» EXERCISE
Where the records below have a line with "middle", that line is to be copied.

▼

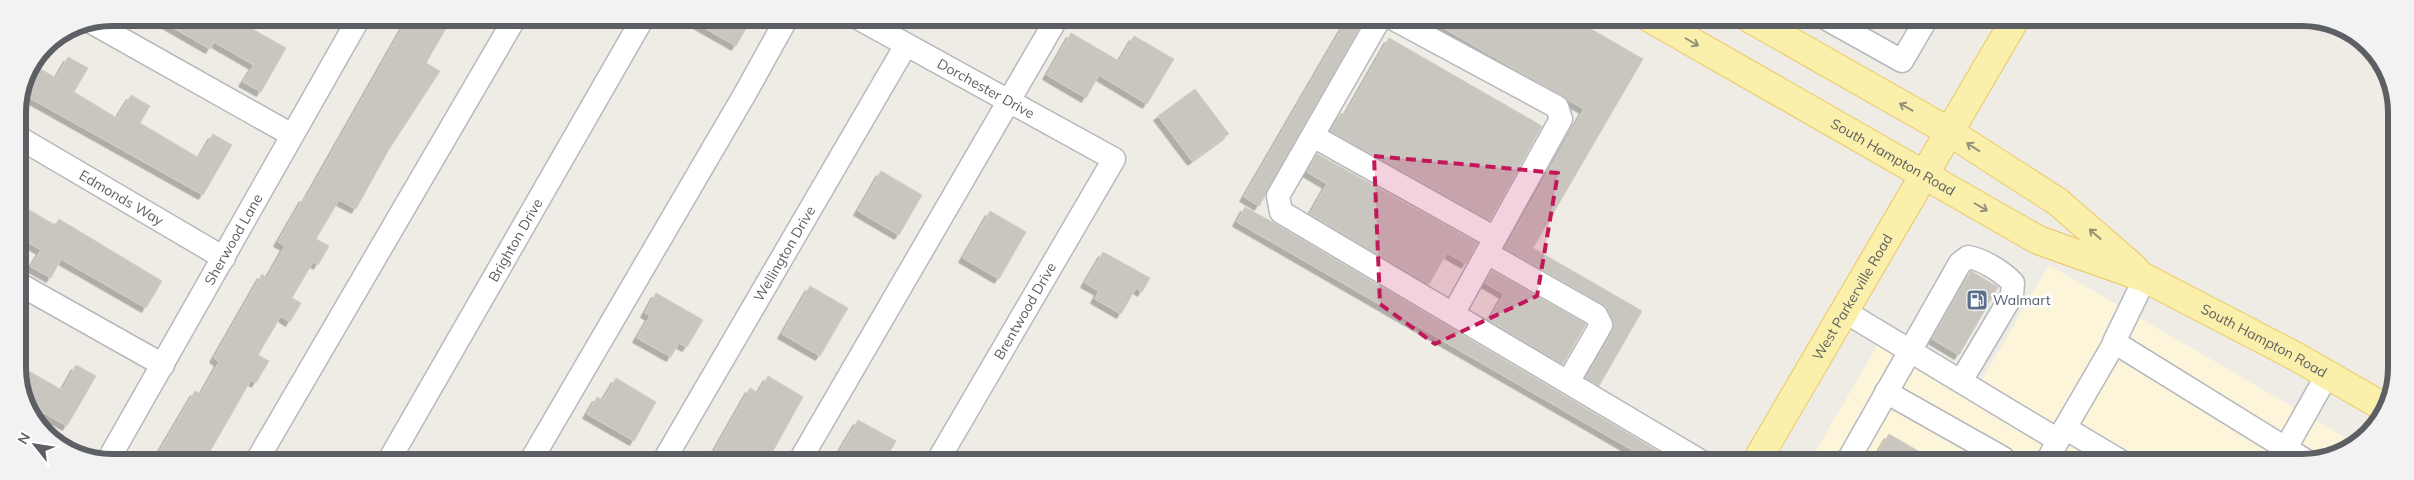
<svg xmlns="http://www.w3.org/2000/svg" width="2414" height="480" font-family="Mulish,sans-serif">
  <defs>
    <filter id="shadow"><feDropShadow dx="-4.5" dy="4.5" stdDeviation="0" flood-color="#0004"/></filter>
  </defs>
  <rect width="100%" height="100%" fill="#eeece4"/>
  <path fill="#fcf5da" d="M2049,265L2355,443L2308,462H1809L1889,326L1982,380Z"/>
  <g fill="#c9c6c0" stroke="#d2cdc2" filter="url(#shadow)">
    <path d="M156,18H233L286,48L261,92L243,82L254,65L214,42L210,49Z"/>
    <path d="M408,18H452L426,63L440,71L388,151L356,209L339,200L316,239L329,246L318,265L313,262L292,298L301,303L290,322L281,316L258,355L269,361L256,383L251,380L204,462H153L195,391L201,394L219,362L214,358L262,274L267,278L285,246L278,242L304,197L306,198Z"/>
    <path d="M687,18H752L736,46Z"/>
    <path d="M1348,18H1365L1259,206L1244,197Z"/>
    <path d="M1426,18H1572L1643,59L1533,248L1642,311L1599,386L1586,378L1613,331L1614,325L1608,309L1602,304L1505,248L1584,109Z"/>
    <path d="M1071,33L1119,61L1134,36L1174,59L1147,104L1099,75L1086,98L1047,75Z"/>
    <path d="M1389,38L1542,126L1490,220L1331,131L1341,113L1345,115Z"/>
    <path d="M68,57L88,68L74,92L117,118L131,95L150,106L140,123L199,158L213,134L232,145L203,195L21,93L25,75L32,64L56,78Z"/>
    <path d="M1195,89L1229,134L1192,161L1158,116Z"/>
    <path d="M1317,154L1477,243L1466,264L1447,253L1429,284L1310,214L1327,184L1307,172Z"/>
    <path d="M881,171L922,195L899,235L858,211Z"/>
    <path d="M19,204L55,225L59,219L162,281L146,308L61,259L51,278L31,267L41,250L19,237Z"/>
    <path d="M1245,207L1274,223L1676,462H1653L1237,222Z"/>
    <path d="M990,211L1026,232L999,279L963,258Z"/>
    <path d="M1103,252L1150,278L1142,292L1136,288L1121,314L1095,299L1099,291L1085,283Z"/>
    <path d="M1492,271L1586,324L1563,364L1489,320L1504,294L1485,283Z"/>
    <path d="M1971,271L1998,287L1959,355L1932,339Z"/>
    <path d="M810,286L848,308L820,356L782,334Z"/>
    <path d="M656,293L703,320L687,347L679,343L671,357L637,338L650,316L645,313Z"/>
    <path d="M76,365L96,376L67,426L28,404L21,392L20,366L62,390Z"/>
    <path d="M768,376L803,397L767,462H708L750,388L758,393Z"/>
    <path d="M616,378L656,402L634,441L587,414L597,397L603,400Z"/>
    <path d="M858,420L896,441L884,462H833Z"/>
    <path d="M1889,434L1937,462H1872Z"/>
  </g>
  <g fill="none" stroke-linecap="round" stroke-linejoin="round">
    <g stroke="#b6b9bd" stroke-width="25">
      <g id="minor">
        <path id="s1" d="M858,18L1114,159L937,462"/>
        <path d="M1380,18L1278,196L1281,212L1702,462"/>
        <path d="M1392,18L1557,107L1561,119L1453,314"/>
        <path d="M1825,18L1902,61L1927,18"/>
        <path d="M91,22L292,135"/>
        <path d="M1313,136L1495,238"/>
        <path id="s2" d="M18,137L224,258"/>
        <path d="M1487,253L1596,315L1601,325L1568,382"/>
        <path d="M2145,278L2114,342L2308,462"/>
        <path d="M19,284L163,365"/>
        <path d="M1844,311L2058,440L2047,462"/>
        <path d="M1886,392L2003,458"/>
        <path d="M2065,428L2122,462"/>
        <path d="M2058,440L2115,342"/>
        <path id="s3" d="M107,462L359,18"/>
        <path d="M256,462L515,18"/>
        <path id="s4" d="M388,462L643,18"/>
        <path d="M530,462L746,92L787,18"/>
        <path id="s5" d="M663,462L906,45"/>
        <path d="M799,462L1057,18"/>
        <path d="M1847,462L1960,263L1968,257C1982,259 2003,272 2013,283L2012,295L1961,381"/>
        <path d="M2278,462L2327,375"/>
      </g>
    </g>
    <g stroke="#eac760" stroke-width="30">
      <g id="major">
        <path id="s6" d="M1650,18L2038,240L2145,278L2295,356L2382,406"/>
        <path d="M1749,18L1948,131L2058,202L2135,269"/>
        <path id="s7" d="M1756,462L2016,18"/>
      </g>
    </g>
    <use href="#minor" stroke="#fff" stroke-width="22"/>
    <use href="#major" stroke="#fbf0ab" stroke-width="28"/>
  </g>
  <defs><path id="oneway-shaft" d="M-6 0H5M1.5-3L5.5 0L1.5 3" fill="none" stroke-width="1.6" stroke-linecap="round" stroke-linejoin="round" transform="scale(1.25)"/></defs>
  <g stroke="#94927c">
    <use href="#oneway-shaft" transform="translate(1692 42) rotate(30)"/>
    <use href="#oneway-shaft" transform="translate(1906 107) rotate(-151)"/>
    <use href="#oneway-shaft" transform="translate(1973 147) rotate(-147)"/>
    <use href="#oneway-shaft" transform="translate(1981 207) rotate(30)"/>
    <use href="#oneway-shaft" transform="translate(2095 234) rotate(-139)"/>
  </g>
  <path fill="#c2185b" fill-opacity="0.2" stroke="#c2185b" stroke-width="4" stroke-dasharray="10 6" stroke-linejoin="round" d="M1374,156L1558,173L1537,296L1435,344L1380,304Z"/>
  <defs>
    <g id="fuel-square" transform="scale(1.125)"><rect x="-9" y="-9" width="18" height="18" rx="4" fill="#5c6f8a" stroke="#fff"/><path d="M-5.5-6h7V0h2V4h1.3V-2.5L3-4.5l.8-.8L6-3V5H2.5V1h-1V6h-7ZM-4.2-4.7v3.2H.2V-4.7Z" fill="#fff"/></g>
  </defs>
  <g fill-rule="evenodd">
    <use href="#fuel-square" x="1977" y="300"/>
  </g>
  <g text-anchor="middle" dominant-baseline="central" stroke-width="5" stroke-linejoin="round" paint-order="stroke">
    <g font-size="14" fill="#5c5f63" stroke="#fff">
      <text stroke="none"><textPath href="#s1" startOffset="146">Dorchester Drive</textPath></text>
      <text stroke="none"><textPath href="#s6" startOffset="280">South Hampton Road</textPath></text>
      <text stroke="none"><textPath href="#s2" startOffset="120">Edmonds Way</textPath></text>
      <text stroke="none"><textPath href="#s4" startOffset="256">Brighton Drive</textPath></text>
      <text stroke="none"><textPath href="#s3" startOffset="256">Sherwood Lane</textPath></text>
      <text stroke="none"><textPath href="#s5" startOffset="241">Wellington Drive</textPath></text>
      <text stroke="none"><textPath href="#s7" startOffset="191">West Parkerville Road</textPath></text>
      <text transform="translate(1025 311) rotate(-60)">Brentwood Drive</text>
      <text stroke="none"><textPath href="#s6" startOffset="695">South Hampton Road</textPath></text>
    </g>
    <g font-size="14" fill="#4e5e75" stroke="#fff" text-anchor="start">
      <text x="1993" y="300">Walmart</text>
    </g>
  </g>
  <path d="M0 0H2414V480H0ZM112 26H2302A86 86 0 0 1 2388 112V368A86 86 0 0 1 2302 454H112A86 86 0 0 1 26 368V112A86 86 0 0 1 112 26Z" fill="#f2f2f3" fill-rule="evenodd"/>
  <path fill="none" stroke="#5c5f63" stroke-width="6" d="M112 26H2302A86 86 0 0 1 2388 112V368A86 86 0 0 1 2302 454H112A86 86 0 0 1 26 368V112A86 86 0 0 1 112 26Z"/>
  <g transform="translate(35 445) rotate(300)" stroke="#ffffff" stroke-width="4" paint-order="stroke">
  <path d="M0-4L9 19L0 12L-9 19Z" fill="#5c5f63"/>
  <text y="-8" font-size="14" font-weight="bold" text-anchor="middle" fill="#5c5f63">N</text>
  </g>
</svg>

▲

» TASK RESPONSE
  <g text-anchor="middle" dominant-baseline="central" stroke-width="5" stroke-linejoin="round" paint-order="stroke">
  <text y="-8" font-size="14" font-weight="bold" text-anchor="middle" fill="#5c5f63">N</text>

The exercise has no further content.